*TASK TO COMPLETE:*
When a line below contains the string "nose", show that line.

*INPUT RECORDS:*
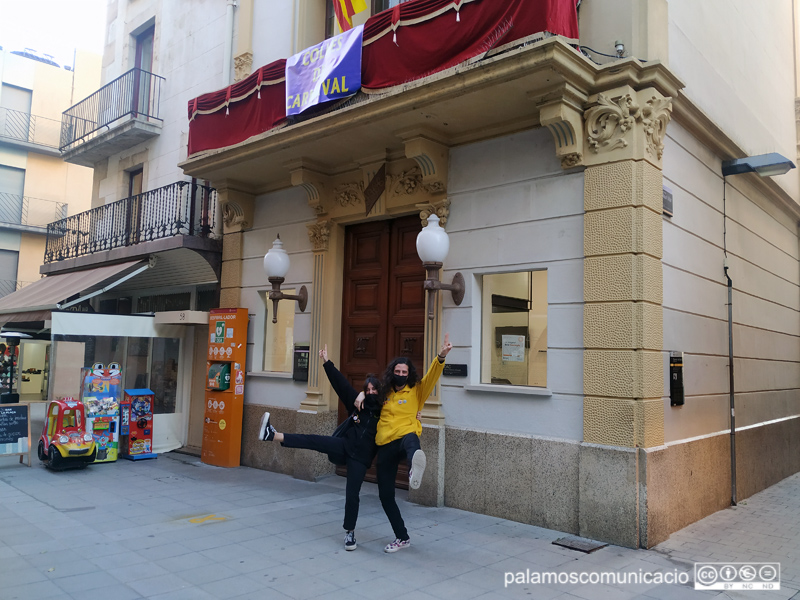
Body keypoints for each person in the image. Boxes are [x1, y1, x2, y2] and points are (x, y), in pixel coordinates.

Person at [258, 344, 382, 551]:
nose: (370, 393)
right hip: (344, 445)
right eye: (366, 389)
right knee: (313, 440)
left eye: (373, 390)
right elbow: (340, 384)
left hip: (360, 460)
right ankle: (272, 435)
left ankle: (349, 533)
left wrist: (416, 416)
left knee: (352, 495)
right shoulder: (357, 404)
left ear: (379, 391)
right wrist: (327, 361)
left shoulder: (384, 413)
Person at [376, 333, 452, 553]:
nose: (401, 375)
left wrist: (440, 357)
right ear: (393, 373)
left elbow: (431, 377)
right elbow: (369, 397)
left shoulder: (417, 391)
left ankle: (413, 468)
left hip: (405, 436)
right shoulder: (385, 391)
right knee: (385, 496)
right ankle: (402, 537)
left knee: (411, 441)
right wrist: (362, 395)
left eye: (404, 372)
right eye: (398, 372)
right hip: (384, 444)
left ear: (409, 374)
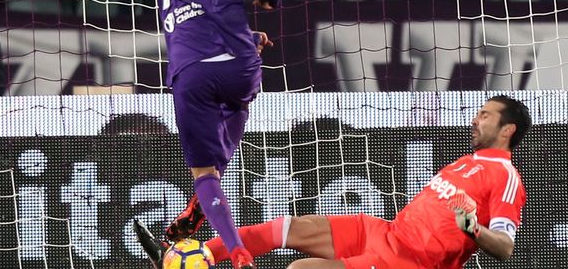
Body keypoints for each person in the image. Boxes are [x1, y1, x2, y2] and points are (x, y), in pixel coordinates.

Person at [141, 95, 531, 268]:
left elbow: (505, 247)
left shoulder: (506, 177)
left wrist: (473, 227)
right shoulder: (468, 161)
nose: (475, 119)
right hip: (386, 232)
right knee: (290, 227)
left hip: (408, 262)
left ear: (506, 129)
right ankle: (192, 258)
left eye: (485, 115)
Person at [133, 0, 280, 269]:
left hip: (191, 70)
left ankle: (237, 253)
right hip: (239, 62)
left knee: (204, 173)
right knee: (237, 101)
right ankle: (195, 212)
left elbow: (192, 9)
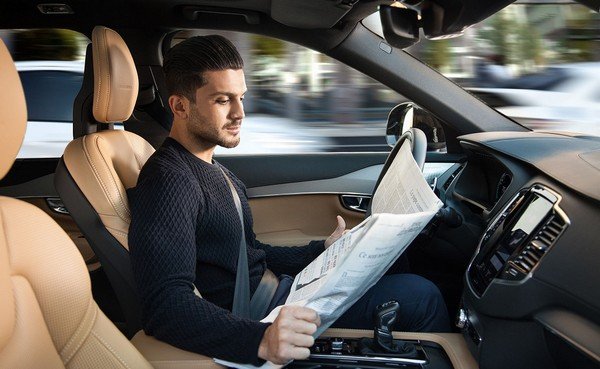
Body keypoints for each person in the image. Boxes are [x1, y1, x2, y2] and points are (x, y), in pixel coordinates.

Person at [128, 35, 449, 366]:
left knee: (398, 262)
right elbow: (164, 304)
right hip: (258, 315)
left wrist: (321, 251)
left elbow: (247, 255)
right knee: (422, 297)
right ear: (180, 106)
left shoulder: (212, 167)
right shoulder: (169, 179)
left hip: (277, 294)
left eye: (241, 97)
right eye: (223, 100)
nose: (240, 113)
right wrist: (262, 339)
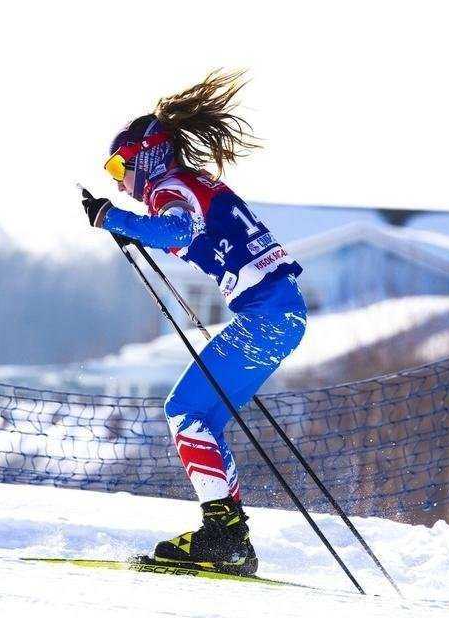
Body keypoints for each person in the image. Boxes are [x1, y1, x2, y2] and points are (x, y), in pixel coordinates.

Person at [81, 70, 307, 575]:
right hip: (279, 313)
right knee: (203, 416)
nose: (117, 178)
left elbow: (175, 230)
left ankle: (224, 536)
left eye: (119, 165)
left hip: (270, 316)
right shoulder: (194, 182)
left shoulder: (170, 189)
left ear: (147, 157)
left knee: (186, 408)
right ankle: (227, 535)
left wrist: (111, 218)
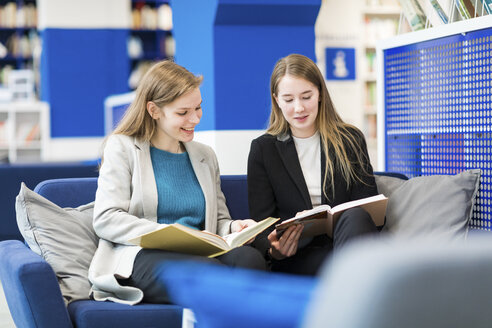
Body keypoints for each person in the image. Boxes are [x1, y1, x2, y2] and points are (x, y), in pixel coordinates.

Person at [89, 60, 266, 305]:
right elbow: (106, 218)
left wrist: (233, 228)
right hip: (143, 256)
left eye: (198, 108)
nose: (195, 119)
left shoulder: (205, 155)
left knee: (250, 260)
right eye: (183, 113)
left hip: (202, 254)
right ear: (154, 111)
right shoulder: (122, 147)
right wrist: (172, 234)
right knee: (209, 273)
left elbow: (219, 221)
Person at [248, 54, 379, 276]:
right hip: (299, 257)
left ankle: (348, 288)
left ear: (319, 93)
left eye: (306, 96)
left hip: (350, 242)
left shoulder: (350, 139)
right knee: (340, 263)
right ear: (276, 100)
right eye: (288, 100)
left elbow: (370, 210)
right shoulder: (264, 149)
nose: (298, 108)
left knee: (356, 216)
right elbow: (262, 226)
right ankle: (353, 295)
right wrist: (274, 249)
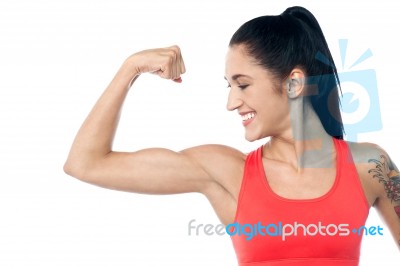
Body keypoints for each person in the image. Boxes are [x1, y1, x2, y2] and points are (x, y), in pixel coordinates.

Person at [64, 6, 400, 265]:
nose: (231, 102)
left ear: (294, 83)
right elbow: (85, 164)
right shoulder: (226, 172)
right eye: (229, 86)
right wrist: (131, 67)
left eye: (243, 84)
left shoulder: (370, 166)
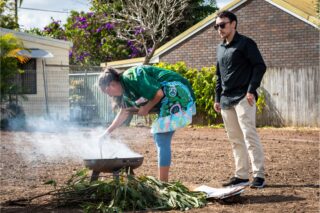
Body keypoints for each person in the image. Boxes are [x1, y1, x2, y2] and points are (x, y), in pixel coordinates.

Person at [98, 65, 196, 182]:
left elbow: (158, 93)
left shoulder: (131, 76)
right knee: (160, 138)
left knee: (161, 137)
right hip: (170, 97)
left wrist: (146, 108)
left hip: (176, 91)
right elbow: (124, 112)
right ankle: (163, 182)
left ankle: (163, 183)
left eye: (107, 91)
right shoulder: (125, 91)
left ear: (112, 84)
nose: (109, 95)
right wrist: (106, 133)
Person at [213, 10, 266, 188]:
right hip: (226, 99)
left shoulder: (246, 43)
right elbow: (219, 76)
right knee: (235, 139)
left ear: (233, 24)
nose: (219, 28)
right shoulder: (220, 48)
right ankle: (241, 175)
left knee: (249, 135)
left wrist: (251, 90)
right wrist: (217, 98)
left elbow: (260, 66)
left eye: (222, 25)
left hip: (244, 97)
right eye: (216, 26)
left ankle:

*WRITTEN ANSWER:*
nose: (370, 393)
nose: (401, 375)
nose: (475, 119)
nose: (240, 113)
nose: (117, 178)
nose: (195, 119)
nose: (298, 108)
nose: (231, 102)
nose: (109, 95)
nose: (219, 28)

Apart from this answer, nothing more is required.